» YOUR ASSIGNMENT: In the lines from the first one through the line containing "Whether you have an active or", swap "Teamwork" for "Cooperation" and leave everything else as it is. Give back only those lines.

SOURCE INFORMATION START

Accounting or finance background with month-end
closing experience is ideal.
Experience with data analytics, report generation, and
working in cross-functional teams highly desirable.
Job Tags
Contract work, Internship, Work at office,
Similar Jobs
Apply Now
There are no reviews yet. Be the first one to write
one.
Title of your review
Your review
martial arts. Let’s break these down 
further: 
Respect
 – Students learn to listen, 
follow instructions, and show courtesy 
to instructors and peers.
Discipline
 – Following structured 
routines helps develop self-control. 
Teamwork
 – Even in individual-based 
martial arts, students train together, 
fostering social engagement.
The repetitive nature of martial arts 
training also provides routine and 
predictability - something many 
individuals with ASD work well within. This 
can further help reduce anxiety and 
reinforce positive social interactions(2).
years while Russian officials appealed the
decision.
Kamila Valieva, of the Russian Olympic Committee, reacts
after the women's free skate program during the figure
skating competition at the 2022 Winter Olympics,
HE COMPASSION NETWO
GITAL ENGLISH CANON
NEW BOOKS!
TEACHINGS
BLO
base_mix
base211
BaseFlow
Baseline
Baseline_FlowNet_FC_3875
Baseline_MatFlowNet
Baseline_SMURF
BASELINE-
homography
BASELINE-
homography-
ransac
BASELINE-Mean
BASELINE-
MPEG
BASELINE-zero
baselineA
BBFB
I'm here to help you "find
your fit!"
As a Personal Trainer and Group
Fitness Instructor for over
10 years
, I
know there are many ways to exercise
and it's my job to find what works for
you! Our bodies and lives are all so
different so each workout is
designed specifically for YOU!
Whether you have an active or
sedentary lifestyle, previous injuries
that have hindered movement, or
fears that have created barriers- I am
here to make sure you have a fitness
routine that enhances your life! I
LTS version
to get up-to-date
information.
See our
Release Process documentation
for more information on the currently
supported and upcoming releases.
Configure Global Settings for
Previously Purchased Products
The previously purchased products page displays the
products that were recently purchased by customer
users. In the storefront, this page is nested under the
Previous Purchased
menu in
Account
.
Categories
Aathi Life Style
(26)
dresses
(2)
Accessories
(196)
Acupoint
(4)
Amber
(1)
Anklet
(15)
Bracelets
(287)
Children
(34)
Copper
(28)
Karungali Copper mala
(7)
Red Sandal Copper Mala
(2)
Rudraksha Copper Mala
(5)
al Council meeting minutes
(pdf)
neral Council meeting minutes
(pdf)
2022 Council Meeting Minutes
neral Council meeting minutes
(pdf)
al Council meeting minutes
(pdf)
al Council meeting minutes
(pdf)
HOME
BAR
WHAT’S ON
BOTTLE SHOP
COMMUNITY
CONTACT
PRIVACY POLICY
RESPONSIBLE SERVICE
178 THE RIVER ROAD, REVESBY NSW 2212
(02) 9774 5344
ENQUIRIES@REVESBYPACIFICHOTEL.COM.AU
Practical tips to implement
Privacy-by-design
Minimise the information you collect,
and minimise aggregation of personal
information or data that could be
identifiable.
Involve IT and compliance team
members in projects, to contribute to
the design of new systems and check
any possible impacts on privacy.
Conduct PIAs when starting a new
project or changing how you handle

SOURCE INFORMATION END

» TASK RESULT:
Accounting or finance background with month-end
closing experience is ideal.
Experience with data analytics, report generation, and
working in cross-functional teams highly desirable.
Job Tags
Contract work, Internship, Work at office,
Similar Jobs
Apply Now
There are no reviews yet. Be the first one to write
one.
Title of your review
Your review
martial arts. Let’s break these down 
further: 
Respect
 – Students learn to listen, 
follow instructions, and show courtesy 
to instructors and peers.
Discipline
 – Following structured 
routines helps develop self-control. 
Cooperation
 – Even in individual-based 
martial arts, students train together, 
fostering social engagement.
The repetitive nature of martial arts 
training also provides routine and 
predictability - something many 
individuals with ASD work well within. This 
can further help reduce anxiety and 
reinforce positive social interactions(2).
years while Russian officials appealed the
decision.
Kamila Valieva, of the Russian Olympic Committee, reacts
after the women's free skate program during the figure
skating competition at the 2022 Winter Olympics,
HE COMPASSION NETWO
GITAL ENGLISH CANON
NEW BOOKS!
TEACHINGS
BLO
base_mix
base211
BaseFlow
Baseline
Baseline_FlowNet_FC_3875
Baseline_MatFlowNet
Baseline_SMURF
BASELINE-
homography
BASELINE-
homography-
ransac
BASELINE-Mean
BASELINE-
MPEG
BASELINE-zero
baselineA
BBFB
I'm here to help you "find
your fit!"
As a Personal Trainer and Group
Fitness Instructor for over
10 years
, I
know there are many ways to exercise
and it's my job to find what works for
you! Our bodies and lives are all so
different so each workout is
designed specifically for YOU!
Whether you have an active or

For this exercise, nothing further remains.